Natürlich war den Verantwortlichen die von den Diensten etwas beschönigend als „besonders“ bezeichnete Bedrohungslage von vornherein bewusst. Aber die Nervosität ist in den letzten Wochen deutlich gestiegen, wie nicht allein die soeben erlassenen Urlaubssperren für zahlreiche Polizisten und Gendarmen unterstreichen. Auch die als zwar sensationell gepriesene, für die Sicherheitskräfte jedoch eine wahre Kopfnuss darstellende Eröffnungsfeier auf der Seine wurde modifiziert. Statt einer Million Zuschauer werden an den rigoros abgeriegelten Ufern nur noch rund 300.000 Personen mit Passierschein zugelassen, die sich zwecks Überprüfung vorher online angemeldet haben.

Wer von Hochsicherheit spricht, muss auch von Absperrgittern sprechen. Die werden in der Seinemetropole und in Saint–Denis überall zum Straßenbild gehören. Schwerbewaffnete Ordnungshüter in Kampfanzügen ebenso. Denn wenn sich in diesem Sommer die Aufmerksamkeit auf die Wettkämpfe von knapp 12.000 Athleten aus aller Welt richtet, sollen nicht weniger als 45.000 Polizisten und Gendarmen, 18.000 Soldaten sowie 20.000 private Sicherheitskräfte tagtäglich im Einsatz sein, um Sportler, Zuschauer, Touristen und Bewohner einer Metropole im Alarmzustand zu beschützen.

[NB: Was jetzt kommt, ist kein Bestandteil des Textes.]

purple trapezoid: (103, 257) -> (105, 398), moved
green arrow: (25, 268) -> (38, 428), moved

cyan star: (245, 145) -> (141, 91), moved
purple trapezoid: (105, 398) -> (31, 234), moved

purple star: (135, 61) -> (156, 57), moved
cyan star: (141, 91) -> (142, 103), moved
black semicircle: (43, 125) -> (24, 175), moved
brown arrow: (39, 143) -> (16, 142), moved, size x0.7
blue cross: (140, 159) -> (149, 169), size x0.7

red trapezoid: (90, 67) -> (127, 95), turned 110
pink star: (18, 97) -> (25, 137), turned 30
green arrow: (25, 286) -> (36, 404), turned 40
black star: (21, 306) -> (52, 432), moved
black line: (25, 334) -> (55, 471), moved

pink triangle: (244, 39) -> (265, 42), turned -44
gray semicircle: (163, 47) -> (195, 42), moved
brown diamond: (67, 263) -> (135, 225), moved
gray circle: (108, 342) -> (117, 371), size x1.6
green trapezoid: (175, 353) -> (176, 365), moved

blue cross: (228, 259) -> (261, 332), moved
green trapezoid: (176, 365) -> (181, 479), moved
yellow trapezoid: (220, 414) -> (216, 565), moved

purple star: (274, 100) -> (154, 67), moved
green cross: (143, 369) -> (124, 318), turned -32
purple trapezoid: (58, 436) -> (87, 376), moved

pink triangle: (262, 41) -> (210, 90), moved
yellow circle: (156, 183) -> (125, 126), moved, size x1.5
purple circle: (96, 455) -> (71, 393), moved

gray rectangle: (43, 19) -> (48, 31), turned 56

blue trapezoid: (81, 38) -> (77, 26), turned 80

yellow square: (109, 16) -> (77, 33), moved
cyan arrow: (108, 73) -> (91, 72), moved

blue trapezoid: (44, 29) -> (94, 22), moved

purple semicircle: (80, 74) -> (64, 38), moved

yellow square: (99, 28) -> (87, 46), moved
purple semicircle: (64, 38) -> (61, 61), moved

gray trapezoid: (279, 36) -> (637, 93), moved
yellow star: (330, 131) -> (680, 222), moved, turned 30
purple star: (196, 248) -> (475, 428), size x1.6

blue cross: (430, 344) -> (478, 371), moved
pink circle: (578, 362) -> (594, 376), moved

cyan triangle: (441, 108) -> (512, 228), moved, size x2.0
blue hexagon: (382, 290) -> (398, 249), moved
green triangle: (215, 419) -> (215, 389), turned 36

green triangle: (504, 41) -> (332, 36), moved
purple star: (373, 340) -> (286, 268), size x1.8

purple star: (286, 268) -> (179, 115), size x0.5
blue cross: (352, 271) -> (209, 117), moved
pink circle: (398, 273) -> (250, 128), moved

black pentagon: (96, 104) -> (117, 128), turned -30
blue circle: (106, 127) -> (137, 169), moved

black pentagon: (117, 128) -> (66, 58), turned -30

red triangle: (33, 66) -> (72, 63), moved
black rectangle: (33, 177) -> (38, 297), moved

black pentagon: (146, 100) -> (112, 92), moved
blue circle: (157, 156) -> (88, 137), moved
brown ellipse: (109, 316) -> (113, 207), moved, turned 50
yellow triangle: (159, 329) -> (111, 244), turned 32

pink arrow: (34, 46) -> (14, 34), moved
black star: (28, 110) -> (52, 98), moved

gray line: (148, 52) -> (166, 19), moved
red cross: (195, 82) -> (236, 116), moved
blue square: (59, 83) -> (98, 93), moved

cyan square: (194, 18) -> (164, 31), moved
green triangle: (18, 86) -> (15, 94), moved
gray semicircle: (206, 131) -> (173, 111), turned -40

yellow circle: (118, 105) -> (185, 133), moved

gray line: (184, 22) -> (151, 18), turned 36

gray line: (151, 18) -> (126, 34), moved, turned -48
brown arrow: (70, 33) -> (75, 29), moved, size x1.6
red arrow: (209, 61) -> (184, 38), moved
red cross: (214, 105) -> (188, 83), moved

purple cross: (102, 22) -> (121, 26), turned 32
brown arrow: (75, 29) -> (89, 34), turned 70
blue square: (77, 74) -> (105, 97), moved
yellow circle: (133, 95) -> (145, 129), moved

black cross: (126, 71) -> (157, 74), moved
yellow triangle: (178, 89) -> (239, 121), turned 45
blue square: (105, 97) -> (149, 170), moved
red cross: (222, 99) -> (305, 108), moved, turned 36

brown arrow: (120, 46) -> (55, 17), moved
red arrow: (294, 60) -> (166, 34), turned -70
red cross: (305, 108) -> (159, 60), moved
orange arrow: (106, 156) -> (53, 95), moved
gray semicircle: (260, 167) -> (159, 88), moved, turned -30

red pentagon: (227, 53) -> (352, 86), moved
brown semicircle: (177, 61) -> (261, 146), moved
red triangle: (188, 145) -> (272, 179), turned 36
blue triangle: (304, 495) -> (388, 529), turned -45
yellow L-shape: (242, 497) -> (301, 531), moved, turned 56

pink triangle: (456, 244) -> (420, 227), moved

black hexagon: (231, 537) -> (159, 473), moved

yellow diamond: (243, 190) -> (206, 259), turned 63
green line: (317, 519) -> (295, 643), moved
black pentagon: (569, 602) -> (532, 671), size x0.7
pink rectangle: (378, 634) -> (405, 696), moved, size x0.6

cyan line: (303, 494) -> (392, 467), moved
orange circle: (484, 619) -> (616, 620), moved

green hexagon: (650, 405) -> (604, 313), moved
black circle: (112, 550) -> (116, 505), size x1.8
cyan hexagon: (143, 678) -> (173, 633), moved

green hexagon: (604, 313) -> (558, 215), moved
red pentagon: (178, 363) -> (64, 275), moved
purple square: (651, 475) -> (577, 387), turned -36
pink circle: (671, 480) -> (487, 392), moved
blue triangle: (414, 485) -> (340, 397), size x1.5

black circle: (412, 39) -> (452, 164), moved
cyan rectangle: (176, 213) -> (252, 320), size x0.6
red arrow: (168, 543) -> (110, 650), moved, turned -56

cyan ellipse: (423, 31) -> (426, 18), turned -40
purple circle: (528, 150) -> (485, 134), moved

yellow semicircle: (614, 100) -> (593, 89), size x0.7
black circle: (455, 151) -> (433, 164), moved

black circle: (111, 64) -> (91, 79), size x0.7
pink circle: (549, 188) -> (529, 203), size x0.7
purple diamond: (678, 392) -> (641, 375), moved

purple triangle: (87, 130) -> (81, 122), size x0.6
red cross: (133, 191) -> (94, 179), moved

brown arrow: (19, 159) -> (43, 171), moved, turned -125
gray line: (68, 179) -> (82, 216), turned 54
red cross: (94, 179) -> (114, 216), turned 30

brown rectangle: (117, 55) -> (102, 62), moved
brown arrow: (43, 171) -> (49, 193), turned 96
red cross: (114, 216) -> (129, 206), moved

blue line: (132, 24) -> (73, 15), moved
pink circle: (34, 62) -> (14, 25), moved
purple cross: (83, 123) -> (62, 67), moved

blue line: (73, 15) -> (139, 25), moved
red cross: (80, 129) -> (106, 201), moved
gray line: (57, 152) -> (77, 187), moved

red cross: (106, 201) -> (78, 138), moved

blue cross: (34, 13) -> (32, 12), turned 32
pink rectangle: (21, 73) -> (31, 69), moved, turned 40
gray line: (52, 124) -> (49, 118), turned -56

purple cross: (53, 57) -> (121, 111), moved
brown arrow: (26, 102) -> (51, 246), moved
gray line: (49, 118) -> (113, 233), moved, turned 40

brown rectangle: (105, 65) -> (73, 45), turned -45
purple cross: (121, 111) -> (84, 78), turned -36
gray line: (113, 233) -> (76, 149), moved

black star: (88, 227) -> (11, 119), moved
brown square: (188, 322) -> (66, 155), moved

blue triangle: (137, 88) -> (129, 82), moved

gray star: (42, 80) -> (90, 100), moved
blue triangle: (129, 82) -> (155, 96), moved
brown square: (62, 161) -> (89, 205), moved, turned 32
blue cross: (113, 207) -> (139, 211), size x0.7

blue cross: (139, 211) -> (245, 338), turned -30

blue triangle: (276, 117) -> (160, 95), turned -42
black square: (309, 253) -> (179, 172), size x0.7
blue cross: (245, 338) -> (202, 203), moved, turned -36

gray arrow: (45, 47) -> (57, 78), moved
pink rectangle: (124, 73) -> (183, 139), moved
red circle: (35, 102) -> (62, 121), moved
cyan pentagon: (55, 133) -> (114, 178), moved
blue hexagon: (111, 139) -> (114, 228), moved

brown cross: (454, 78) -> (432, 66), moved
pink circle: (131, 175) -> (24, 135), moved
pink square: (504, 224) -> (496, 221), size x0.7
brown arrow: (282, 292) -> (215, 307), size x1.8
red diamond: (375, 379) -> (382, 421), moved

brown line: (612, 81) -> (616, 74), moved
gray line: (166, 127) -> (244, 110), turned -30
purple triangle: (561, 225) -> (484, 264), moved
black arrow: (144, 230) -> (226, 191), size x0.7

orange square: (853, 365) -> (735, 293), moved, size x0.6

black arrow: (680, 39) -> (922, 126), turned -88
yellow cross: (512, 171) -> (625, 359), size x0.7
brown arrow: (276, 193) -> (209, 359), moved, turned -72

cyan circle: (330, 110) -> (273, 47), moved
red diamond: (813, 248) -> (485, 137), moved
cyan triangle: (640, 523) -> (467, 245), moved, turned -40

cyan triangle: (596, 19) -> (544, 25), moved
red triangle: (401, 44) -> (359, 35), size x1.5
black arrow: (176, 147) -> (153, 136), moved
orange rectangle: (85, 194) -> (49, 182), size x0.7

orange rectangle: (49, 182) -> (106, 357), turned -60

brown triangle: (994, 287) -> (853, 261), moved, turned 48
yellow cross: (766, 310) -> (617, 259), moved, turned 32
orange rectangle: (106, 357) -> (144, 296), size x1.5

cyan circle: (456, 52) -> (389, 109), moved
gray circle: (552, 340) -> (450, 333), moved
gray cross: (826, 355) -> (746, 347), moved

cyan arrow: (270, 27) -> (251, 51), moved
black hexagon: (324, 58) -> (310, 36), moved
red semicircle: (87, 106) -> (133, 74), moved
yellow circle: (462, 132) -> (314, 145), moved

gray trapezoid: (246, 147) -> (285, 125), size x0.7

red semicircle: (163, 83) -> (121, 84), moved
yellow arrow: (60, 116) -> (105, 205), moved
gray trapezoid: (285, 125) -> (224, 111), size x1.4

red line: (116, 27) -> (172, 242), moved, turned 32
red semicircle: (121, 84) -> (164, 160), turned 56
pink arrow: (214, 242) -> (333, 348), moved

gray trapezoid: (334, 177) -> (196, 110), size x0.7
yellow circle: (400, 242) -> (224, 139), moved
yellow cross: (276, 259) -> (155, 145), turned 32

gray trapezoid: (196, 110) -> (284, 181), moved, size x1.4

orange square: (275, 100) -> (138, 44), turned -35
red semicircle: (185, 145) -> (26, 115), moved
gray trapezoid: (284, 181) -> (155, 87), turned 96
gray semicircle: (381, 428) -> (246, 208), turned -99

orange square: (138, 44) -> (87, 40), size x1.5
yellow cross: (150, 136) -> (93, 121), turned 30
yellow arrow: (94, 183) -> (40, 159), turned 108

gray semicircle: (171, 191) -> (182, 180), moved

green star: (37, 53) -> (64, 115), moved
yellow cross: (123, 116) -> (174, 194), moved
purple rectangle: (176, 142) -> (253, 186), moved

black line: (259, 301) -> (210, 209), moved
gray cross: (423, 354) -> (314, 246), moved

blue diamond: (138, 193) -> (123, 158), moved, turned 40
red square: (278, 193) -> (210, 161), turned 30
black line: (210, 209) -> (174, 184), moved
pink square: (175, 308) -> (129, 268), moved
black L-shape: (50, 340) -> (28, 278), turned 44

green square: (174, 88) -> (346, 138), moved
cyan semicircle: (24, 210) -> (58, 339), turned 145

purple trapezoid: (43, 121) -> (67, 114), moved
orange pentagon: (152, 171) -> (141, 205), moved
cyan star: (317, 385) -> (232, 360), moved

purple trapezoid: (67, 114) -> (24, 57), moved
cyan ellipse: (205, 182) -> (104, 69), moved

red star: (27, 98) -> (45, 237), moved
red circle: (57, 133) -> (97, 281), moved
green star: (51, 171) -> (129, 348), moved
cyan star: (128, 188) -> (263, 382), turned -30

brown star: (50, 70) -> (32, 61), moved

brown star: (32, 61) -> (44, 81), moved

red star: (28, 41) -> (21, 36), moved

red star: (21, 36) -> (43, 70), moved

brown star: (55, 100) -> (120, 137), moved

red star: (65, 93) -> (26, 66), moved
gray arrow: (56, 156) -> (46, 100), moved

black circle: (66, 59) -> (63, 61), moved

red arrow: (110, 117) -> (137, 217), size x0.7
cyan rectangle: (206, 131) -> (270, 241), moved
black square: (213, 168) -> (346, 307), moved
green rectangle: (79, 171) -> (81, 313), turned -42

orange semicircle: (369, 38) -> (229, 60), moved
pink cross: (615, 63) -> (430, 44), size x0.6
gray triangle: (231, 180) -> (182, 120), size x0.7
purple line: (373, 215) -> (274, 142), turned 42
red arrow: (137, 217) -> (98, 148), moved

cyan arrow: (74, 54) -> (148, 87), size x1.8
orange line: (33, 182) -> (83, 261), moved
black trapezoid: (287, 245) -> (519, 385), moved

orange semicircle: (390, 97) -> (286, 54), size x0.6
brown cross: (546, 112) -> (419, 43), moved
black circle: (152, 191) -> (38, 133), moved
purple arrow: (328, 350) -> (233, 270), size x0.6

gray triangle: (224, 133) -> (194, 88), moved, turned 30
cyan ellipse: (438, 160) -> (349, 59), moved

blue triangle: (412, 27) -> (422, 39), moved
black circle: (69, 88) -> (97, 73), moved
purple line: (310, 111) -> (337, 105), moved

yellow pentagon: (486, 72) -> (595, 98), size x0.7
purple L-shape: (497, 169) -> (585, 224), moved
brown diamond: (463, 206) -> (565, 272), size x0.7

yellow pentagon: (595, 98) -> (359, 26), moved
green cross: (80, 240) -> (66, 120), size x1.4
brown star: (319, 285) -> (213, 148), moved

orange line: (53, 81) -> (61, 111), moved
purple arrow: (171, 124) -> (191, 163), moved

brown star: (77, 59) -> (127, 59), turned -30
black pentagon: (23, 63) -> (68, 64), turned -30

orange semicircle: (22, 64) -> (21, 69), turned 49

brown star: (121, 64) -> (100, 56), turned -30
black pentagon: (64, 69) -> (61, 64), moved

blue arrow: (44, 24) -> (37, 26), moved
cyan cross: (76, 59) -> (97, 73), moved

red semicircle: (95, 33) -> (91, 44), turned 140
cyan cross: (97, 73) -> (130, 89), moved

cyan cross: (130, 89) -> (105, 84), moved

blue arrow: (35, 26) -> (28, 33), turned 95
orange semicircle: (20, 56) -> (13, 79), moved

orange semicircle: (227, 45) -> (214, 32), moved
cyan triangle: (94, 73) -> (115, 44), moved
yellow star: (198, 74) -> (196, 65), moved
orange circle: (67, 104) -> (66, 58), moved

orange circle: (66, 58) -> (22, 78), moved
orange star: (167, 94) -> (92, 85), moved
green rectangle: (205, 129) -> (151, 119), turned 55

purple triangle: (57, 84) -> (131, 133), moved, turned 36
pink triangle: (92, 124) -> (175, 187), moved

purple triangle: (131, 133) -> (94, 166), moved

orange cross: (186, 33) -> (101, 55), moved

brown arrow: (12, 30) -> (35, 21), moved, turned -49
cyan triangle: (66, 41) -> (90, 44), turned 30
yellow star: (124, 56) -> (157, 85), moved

Noch mehr Verstärkung aus dem Ausland

Doch selbst die Rechnung, der zufolge während Olympia auf jeden Athleten acht Ordnungshüter kommen werden, scheint den Verantwortlichen seit den Moskauer Anschlägen nicht mehr ausreichend. Vor Ostern hat Frankreich mehrere befreundete Länder um die Entsendung von mindestens 2000 weiteren Einsatzkräften gebeten. Ein Verstärkungsgesuch, dem Deutschland und Polen als erste zugestimmt haben.

Touristische Attraktionen abgesperrt

Rigoros abgeriegelt durch weiträumige Sicherheitszonen werden ab dem 26. Juli nicht allein der Pariser Vorort Saint-Denis, wo neben dem Olympischen Dorf auch das als Olympia-Stadium dienende Stade de France liegen.

Das gilt auch für den Eiffelturm, weil dort die Beachvolleyballer um Medaillen ringen werden, das den Fußballspielen gewidmete Stadium Parc des Princes, den den Breakdancern reservierten Place de la Concorde oder für den an den Champs-Elysées gelegenen Grand Palais, wo die Fecht- und Boxkämpfe ausgetragen werden. In sämtliche um diese ephemeren Sportstätten vorgesehenen und unter dem Strich einen Großteil des Pariser Zentrums abdeckende Sicherheitszonen wird man allein zu Fuß und mit einem gültigen Ticket oder einem Anwohnerausweis gelangen können. Metrostationen bleiben geschlossen, Linien-Busse verkehren nicht.